このエピソードでは、じつはクラーケンという名前は実際には登場しません。その海の怪物とは「ハーヴグーヴァ」と「リンギバク」という2つの怪物です。

オルヴァル・オッドルが、北極諸島のヘルランド(バフィン島:カナダ)に向けてグリーンランドの海を航海しているときのことです。彼は弟のソードをオグムンド・ツソックに殺され、ツソックと戦うために向かっているのでした。船の甲板士官のヴィクニルは、この海域がとても危険であることを知っていたので、船の航行を翌日からにするようにオルヴァル・オッドルに同意させました。

そして翌日に航海を始めると、海中から突き出た2つの大きな岩を見つけます。オッドルが不思議に思っているうちに、今度はヘザーという植物の薮で覆われた大きな島を通過します。好奇心にかられたオッドルが5人の男をボートで送り出すと、そのとき先ほど見えていた2つの大きな岩が海中へと消えてしまいました。

この出来事に、ヘザーに覆われた島に上陸しようとしていた5人の男は船に戻ります。

 

オルヴァル・オッドルを襲うために召還された怪物

もし男たちが、岩が海中に消えるよりも早く島に上陸していたら、彼らは溺れてしまっていたでしょうと、甲板士官のヴィクニルはオルヴァル・オッドルに説明しました。

海中から突き出ていた2つの大きな岩とヘザーに覆われた島は、ハーヴグーヴァとリンギバクという2つの海の怪物に違いないと言うのです。2つの大きな岩はハーヴグーヴァの鼻と下顎であり、島はリンギバクの身体であるということでした。ちなみにハーヴグーヴァという名前は英語では「sea mist」つまり「海の霧」という意味で、リンギバクは「heather back」つまり「ヘザーの背中」という意味になります。

この2つの海の怪物は、オグムンド・ツソックがオルヴァル・オッドルと乗組員を殺すために召還したものだったのです。

 

サガの2つの怪物はクラーケンだった?

ハーヴグーヴァとリンギバクは、世界最大のクジラなのだといいます。
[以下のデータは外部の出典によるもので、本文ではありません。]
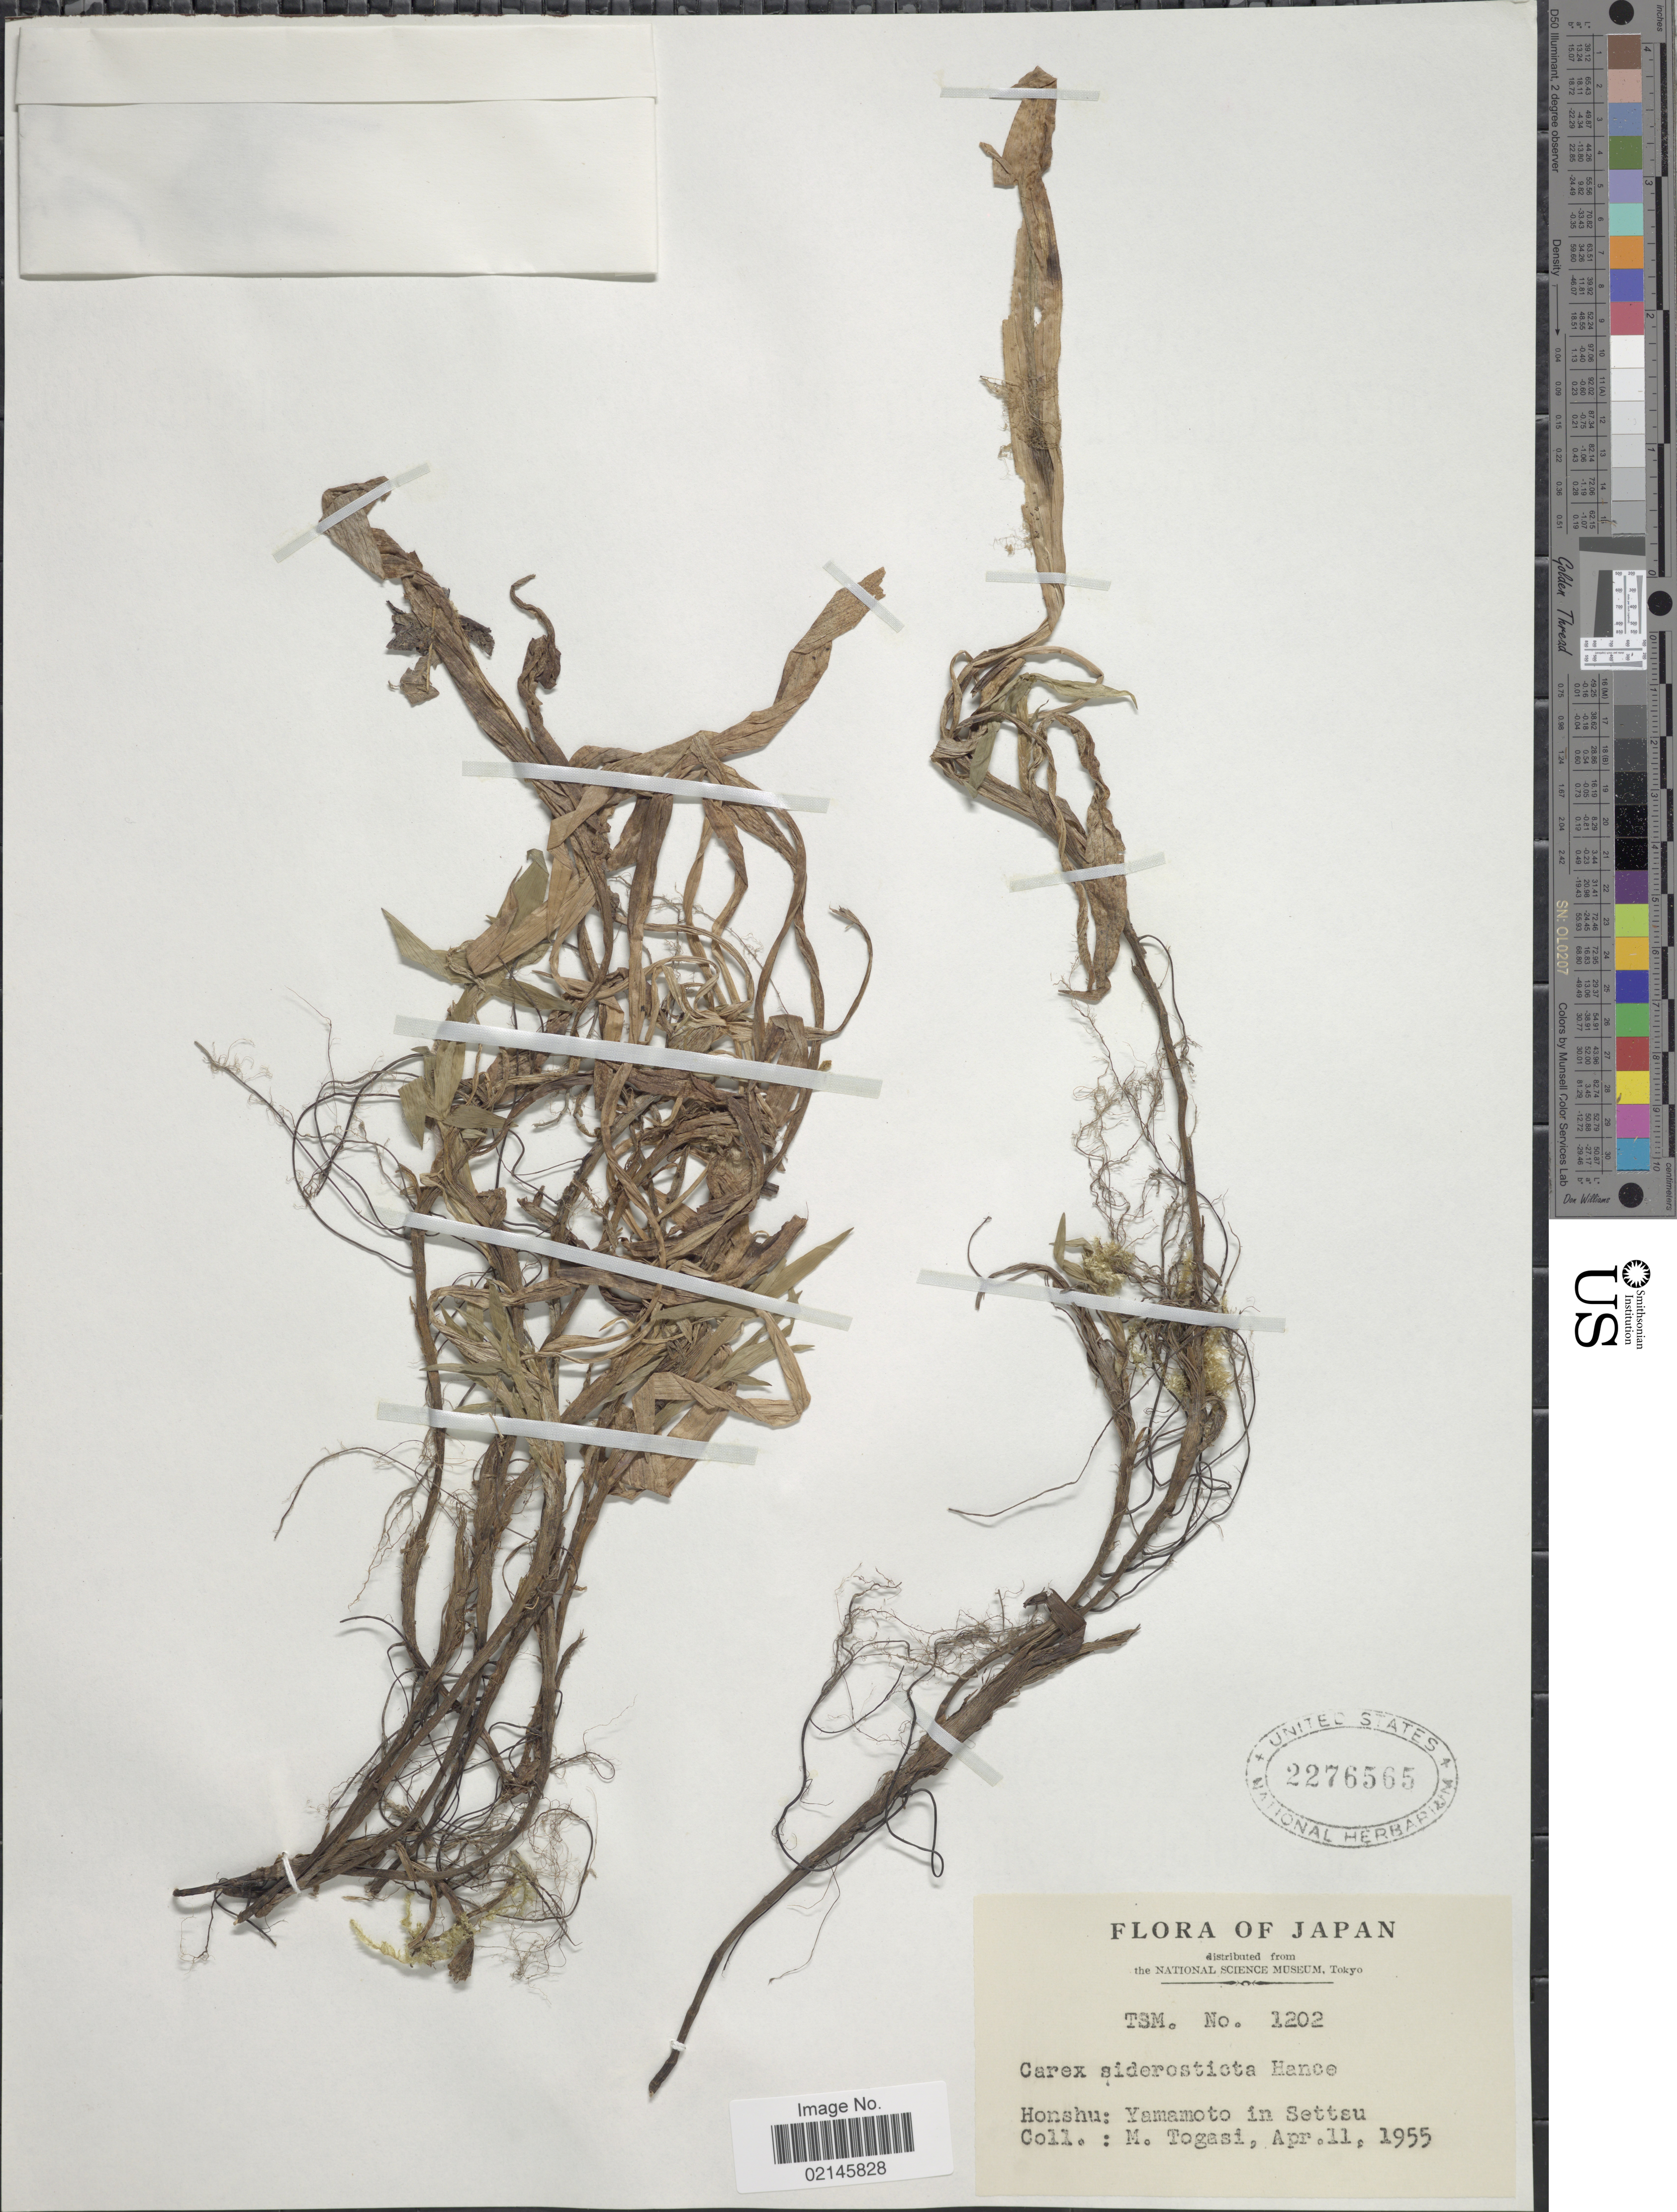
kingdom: Plantae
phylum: Tracheophyta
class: Liliopsida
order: Poales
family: Cyperaceae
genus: Carex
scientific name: Carex siderosticta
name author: Hance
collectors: M. Togasi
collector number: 1202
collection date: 1955-04-11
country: Japan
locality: Honshu: Yamamoto in Settsu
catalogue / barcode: US 2276565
ハーヴグーヴァは海に棲むなかで最も巨大な怪物であり、船も人間もクジラでさえも飲み込んでしまいます。

何日間も水中に留まって頭と鼻を水面上に出していて、海上に現れた大きな岩はその鼻と下顎であり、オッドルの船はこの怪物の顎の間を通過したのだということでした。

未然に難を逃れ、無事航海を終えたオルヴァル・オッドルは、老人の姿に変装してヘルランドに到着します。やがて英雄としての姿を明らかにし、毛皮の国の王を倒したオッドルはシルキシフ王女と結ばれ次の王になりました。

オルヴァル・オッドルが出会ったハーヴグーヴァとリンギバクという2つの海の怪物は、ノルウェーで伝えられていたクラーケンと同じ怪物であるとされ、このサガがクラーケンを記した初めての書物のひとつであると考えられるようになりました。